§ **STATED PROBLEM A**: Set down the part of the EventStore passage starting at "In our previous" and ending at "by trace id.", word for word.

§ **SUPPLIED PASSAGE**:
The next step is to make the stored events available to the tests.

The EventStore

The EventStore class is intended to expose filtered events to the tests and to hide the implementation details of the Kafka Consumer. This class is public and provides a single public method:

public class EventStore {

  private final ConsumerRecordStore store;

  public EventStore() {
    this.store = new ConsumerRecordStore();
    Executors.newSingleThreadExecutor().submit(store);
  }

  public List<String> getEvents(String traceId) {
    try {
      Thread.sleep(MAX_WAIT_TIME);
    } catch (InterruptedException e) {
      // do nothing
    }
    return store.getRecords().stream()
                .filter(s -> traceId.equals(JsonPath.parse(s).read("$['metadata']['traceId']", String.class)))
                .collect(Collectors.toList());
    }
}

In our previous single-threaded example the test waited 10 seconds for consumption of all events during the poll operation. In the EventStore this behaviour is replicated by forcing the thread to sleep for 10 seconds on a call to getEvents. Once the operation is resumed records can be fetched from the ConsumerRecordStore and filtered by trace id.

It is important to note that the ConsumerRecordStore will return all events that it has consumed since the start of the test suite.

Add The EventStore To The Test

The last step is to make the EventStore available to the test. This can easily be done using a JUnit5 ParameterResolver extension to pass the EventStore instance to the constructor.

§ **EXTRACTED MATERIAL**:
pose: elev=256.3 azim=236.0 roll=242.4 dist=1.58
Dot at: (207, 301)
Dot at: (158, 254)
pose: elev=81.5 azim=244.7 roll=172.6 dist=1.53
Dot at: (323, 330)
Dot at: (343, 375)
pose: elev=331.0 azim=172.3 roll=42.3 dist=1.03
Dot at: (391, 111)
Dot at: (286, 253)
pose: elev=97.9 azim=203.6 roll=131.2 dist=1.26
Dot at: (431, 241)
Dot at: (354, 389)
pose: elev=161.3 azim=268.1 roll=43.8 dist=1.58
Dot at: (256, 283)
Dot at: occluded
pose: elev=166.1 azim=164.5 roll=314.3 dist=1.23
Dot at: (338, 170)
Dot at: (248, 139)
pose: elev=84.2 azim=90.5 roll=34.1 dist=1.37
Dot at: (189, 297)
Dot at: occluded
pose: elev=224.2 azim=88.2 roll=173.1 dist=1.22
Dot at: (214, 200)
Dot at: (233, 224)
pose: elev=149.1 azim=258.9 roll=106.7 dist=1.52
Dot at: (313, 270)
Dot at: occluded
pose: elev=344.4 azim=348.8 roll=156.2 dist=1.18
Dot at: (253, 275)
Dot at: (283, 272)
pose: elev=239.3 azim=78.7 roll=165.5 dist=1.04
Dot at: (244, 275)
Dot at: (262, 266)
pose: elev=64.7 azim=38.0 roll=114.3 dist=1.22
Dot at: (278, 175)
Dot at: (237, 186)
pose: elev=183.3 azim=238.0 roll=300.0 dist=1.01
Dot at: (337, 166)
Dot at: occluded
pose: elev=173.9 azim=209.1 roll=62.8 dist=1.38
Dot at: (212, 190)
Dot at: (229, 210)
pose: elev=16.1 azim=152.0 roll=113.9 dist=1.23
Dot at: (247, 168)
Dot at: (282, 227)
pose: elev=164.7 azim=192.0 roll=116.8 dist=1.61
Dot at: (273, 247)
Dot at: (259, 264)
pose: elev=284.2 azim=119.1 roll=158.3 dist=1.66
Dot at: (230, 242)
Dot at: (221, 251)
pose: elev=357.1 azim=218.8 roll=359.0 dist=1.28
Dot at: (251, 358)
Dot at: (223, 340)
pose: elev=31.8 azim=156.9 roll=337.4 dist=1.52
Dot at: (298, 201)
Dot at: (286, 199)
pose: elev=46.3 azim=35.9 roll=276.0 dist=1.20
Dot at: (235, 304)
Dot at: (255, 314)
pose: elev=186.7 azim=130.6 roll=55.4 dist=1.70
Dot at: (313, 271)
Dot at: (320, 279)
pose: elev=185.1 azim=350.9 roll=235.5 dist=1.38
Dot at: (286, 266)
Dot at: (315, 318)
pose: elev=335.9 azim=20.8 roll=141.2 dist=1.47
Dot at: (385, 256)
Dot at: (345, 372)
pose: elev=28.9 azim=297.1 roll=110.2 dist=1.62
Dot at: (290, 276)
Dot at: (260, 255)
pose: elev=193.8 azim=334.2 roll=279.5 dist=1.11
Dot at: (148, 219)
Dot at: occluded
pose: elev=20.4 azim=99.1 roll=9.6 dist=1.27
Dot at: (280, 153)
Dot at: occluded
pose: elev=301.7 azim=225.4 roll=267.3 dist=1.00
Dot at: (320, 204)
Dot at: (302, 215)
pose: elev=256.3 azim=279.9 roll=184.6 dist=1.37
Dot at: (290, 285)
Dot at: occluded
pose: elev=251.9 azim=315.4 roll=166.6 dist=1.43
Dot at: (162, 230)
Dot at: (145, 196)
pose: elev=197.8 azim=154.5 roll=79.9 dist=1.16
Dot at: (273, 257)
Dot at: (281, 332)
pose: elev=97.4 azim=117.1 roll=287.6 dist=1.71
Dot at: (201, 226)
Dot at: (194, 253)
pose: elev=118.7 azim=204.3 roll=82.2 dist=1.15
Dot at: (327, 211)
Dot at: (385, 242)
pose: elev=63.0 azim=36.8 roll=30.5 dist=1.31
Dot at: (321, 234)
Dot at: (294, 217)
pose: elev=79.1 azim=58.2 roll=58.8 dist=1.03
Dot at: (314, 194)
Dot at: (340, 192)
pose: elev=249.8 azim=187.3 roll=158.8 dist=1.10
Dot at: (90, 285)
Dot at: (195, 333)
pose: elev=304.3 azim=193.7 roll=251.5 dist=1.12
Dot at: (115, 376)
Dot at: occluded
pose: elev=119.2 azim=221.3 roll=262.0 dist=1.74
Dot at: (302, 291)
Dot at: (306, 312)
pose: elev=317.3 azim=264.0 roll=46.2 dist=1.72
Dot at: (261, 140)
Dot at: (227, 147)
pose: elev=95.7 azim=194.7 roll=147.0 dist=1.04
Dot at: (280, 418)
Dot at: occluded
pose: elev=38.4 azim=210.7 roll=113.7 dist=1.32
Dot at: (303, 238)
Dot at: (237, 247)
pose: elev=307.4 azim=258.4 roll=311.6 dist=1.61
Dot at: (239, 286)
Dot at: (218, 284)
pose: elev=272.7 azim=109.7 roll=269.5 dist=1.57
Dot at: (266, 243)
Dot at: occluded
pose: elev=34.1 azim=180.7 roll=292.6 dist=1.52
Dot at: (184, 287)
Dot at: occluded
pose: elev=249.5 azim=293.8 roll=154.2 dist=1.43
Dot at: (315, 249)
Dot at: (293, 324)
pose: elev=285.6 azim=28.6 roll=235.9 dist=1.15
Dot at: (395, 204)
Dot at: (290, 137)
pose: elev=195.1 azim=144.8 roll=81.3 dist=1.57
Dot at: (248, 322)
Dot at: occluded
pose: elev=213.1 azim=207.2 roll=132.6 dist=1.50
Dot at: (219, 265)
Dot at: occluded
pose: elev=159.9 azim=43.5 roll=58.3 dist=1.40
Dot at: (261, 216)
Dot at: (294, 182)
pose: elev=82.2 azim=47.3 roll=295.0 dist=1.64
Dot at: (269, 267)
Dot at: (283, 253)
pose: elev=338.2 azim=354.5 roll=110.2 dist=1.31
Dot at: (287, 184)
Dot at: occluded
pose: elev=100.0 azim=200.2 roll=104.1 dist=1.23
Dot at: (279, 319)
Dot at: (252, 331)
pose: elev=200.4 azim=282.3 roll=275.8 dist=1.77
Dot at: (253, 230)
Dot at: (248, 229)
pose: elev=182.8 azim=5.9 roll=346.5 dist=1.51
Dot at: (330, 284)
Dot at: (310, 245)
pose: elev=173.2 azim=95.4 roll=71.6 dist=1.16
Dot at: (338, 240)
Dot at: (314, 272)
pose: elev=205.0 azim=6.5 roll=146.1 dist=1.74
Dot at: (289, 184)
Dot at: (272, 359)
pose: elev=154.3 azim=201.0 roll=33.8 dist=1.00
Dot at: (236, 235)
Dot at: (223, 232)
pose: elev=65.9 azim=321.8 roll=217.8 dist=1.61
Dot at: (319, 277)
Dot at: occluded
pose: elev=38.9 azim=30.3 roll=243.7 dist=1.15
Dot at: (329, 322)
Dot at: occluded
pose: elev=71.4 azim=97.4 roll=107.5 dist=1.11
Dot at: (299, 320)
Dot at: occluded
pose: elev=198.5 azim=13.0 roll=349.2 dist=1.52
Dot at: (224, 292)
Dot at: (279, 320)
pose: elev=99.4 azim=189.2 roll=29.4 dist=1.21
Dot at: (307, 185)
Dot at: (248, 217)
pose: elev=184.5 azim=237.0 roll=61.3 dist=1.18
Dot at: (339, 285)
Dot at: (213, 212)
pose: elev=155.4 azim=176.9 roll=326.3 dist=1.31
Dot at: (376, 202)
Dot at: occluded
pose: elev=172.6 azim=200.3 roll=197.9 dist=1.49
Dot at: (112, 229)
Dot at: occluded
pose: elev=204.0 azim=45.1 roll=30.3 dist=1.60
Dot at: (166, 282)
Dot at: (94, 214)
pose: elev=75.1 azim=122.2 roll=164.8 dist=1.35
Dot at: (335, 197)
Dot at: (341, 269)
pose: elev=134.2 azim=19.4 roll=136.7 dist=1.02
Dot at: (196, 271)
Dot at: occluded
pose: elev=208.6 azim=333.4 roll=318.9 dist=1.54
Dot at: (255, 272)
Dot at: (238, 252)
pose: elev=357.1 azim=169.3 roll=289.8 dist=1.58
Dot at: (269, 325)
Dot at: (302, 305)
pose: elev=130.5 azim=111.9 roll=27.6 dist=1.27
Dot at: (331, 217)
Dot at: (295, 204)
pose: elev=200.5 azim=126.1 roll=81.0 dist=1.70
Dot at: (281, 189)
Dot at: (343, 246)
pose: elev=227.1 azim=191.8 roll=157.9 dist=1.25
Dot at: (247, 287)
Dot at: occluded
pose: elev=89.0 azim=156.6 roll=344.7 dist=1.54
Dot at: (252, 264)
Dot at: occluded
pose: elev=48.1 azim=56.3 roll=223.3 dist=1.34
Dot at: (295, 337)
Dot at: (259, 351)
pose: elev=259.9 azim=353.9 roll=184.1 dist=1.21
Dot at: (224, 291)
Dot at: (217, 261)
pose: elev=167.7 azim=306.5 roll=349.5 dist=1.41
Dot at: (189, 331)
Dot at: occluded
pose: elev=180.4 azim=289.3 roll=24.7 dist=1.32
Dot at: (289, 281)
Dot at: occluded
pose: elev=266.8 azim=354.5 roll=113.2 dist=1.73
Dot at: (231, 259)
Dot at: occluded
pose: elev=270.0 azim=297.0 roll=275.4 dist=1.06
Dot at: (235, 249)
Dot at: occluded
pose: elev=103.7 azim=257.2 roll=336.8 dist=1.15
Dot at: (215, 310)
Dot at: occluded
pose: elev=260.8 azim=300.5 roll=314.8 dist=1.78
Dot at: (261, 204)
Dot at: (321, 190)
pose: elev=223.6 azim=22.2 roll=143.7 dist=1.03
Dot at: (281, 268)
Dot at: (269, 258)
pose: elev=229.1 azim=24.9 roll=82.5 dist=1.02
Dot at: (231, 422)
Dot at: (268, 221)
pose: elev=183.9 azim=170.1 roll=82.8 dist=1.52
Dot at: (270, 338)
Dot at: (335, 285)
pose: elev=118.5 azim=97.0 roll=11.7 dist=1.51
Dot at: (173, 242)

§ **STATED PROBLEM B**: In the records, replace "pose" with "camera" in the lines starting at the one containing "pose: elev=224.2 azim=88.2" and ending at the one containing "Dot at: (262, 266)", and leave everything else unchanged. Give only those lines.

§ **FULL RESPONSE A**:
In our previous single-threaded example the test waited 10 seconds for consumption of all events during the poll operation. In the EventStore this behaviour is replicated by forcing the thread to sleep for 10 seconds on a call to getEvents. Once the operation is resumed records can be fetched from the ConsumerRecordStore and filtered by trace id.

§ **FULL RESPONSE B**:
camera: elev=224.2 azim=88.2 roll=173.1 dist=1.22
Dot at: (214, 200)
Dot at: (233, 224)
camera: elev=149.1 azim=258.9 roll=106.7 dist=1.52
Dot at: (313, 270)
Dot at: occluded
camera: elev=344.4 azim=348.8 roll=156.2 dist=1.18
Dot at: (253, 275)
Dot at: (283, 272)
camera: elev=239.3 azim=78.7 roll=165.5 dist=1.04
Dot at: (244, 275)
Dot at: (262, 266)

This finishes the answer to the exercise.